Le chef de l’Etat a réitéré «la disposition de l’Algérie à abriter les rencontres de réconciliation nationale, en réponse aux demandes des frères libyens». Parmi les scénarios possibles après la conférence de Berlin, la possibilité pour l’Algérie d’abriter les discussions que les parties libyennes restent à parachever avant les élections prévues en décembre prochain. C’est ce qu’a laissé entendre le vice-président du Conseil présidentiel libyen Abdullah Al-Lafi à l’issue de l’audience qui lui a été accordée par le chef de l’Etat. «Nous attendons de l’Algérie qu’elle puisse nous aider dans les prochains processus de dialogue politique notamment lors de la prochaine période, etce, en vue de la prochaine étape des élections en fin du mois de décembre2021», a-t-il déclaré.

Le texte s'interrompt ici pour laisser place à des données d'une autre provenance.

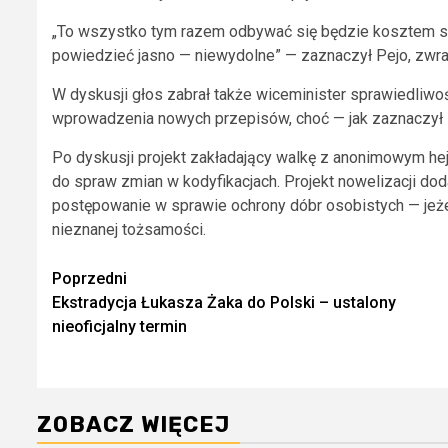
„To wszystko tym razem odbywać się będzie kosztem sądó
powiedzieć jasno — niewydolne” — zaznaczył Pejo, zwra
W dyskusji głos zabrał także wiceminister sprawiedliwoś
wprowadzenia nowych przepisów, choć — jak zaznaczył —
Po dyskusji projekt zakładający walkę z anonimowym hejt
do spraw zmian w kodyfikacjach. Projekt nowelizacji d
postępowanie w sprawie ochrony dóbr osobistych — jeże
nieznanej tożsamości.
Zobacz
Poprzedni
Ekstradycja Łukasza Żaka do Polski – ustalony
wpisy
nieoficjalny termin
ZOBACZ WIĘCEJ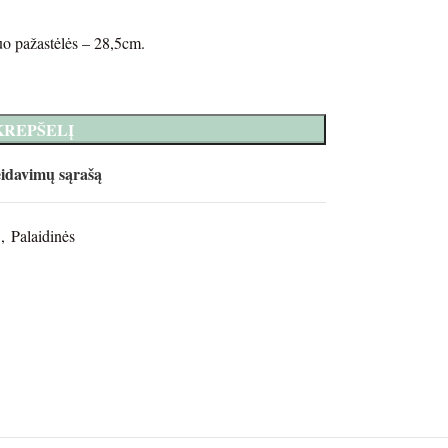
uo pažastėlės – 28,5cm.
 KREPŠELĮ
eidavimų sąrašą
,
Palaidinės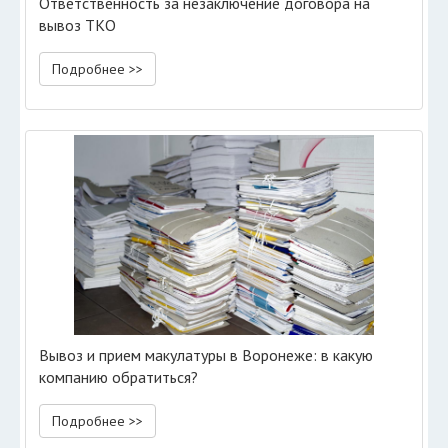
Ответственность за незаключение договора на
вывоз ТКО
Подробнее >>
Вывоз и прием макулатуры в Воронеже: в какую
компанию обратиться?
Подробнее >>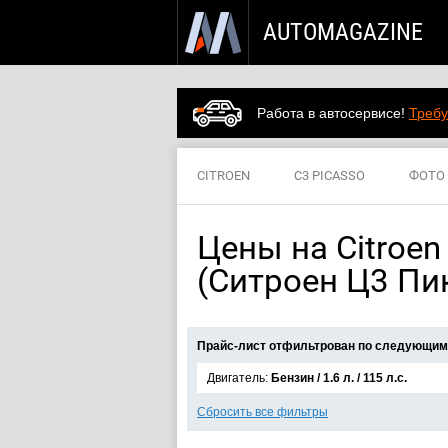
AUTOMAGAZINE
Работа в автосервисе!
Требу
CITROEN
C3 PICASSO
ФОТО
Цены на Citroen 
(Ситроен Ц3 Пи
Прайс-лист отфильтрован по следующим
Двигатель:
Бензин / 1.6 л. / 115 л.с.
Сбросить все фильтры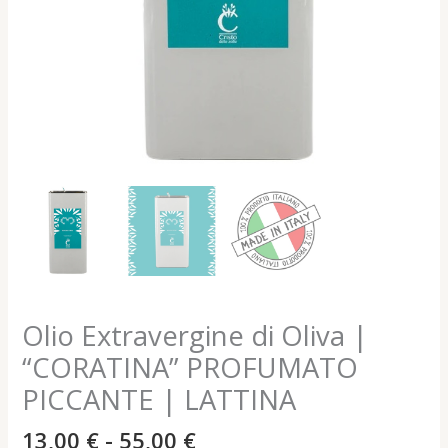
quantità
Olio Extravergine di Oliva |
“CORATINA” PROFUMATO
PICCANTE | LATTINA
13,00
€
-
55,00
€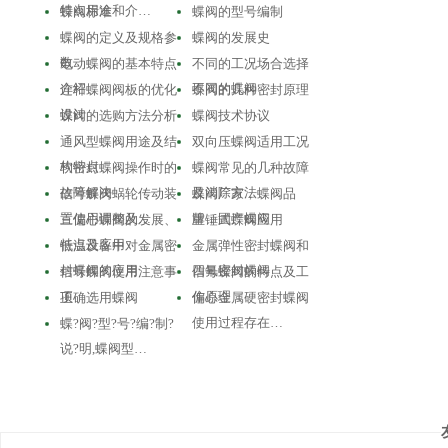
特点用途和介…
蝶阀标准
蝶阀的型号编制
蝶阀的定义及规格参
蝶阀的发展史
数
电动蝶阀的基本特点
不同的工况场合选择
介绍
不同的蝶阀
连杆蝶阀阀板的优化
蝶阀的几种密封原理
设计
蝶阀的选购方法分析
蝶阀技术协议
通风型蝶阀用途及结
双向压蝶阀适用工况
构特点
软密封蝶阀操作时的
蝶阀常见的几种故障
故障解决
及消除方法
信号蝶阀蜗轮传动装
蝶阀厂家，蝶阀品
置使用调整及…
牌，国产蝶阀
三偏心蝶阀的发展、
重锤式蝶阀应用
特点及应用
低温设备中对金属密
金属弹性密封蝶阀和
封蝶阀的应用
四氟密封蝶阀
信号蝶阀使用注意事
信号蝶阀的特点及工
项
作原理
正确选用蝶阀
偏心金属硬密封蝶阀
使用过程存在…
蝶?阀?型?号?编?制?
说?明,蝶阀型…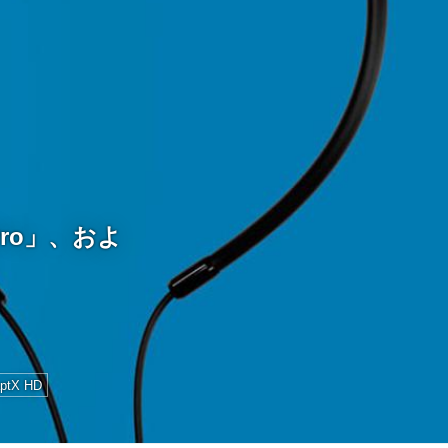
Pro」、およ
aptX HD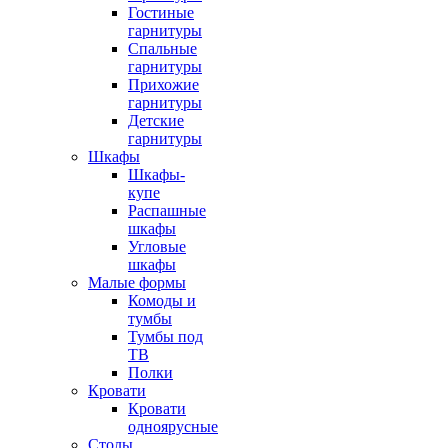
Гостиные
гарнитуры
Спальные
гарнитуры
Прихожие
гарнитуры
Детские
гарнитуры
Шкафы
Шкафы-
купе
Распашные
шкафы
Угловые
шкафы
Малые формы
Комоды и
тумбы
Тумбы под
ТВ
Полки
Кровати
Кровати
одноярусные
Столы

Dans une entrevue accordée à la chaîne qatarie «Al Jazeera», Abdelmadjid Tebboune, a rappelé que l’Algérie a refusé que Tripoli «tombe aux mains des mercenaires», ajoutant qu’«elle était prête à intervenir d’une façon ou d’une autre pour empêcher sa chute». «Quand nous avons dit que Tripoli était une ligne rouge, nous l’avons fait sciemment et les concernés ont saisi le message», a-t-il poursuivi, rappelant la position de l’Algérie qui a appelé, à la Conférence de Berlin, à la tenue d’élections générales en Libye sous l’égide des Nations Unies. «Les frères Libyens ont demandé à ce que la réconciliation libyenne se fasse en Algérie, et c’est ce qu’a confirmé le chef du gouvernement d’union nationale en Libye lors de sa dernière visite en Algérie», a rappelé le chef de l’Etat.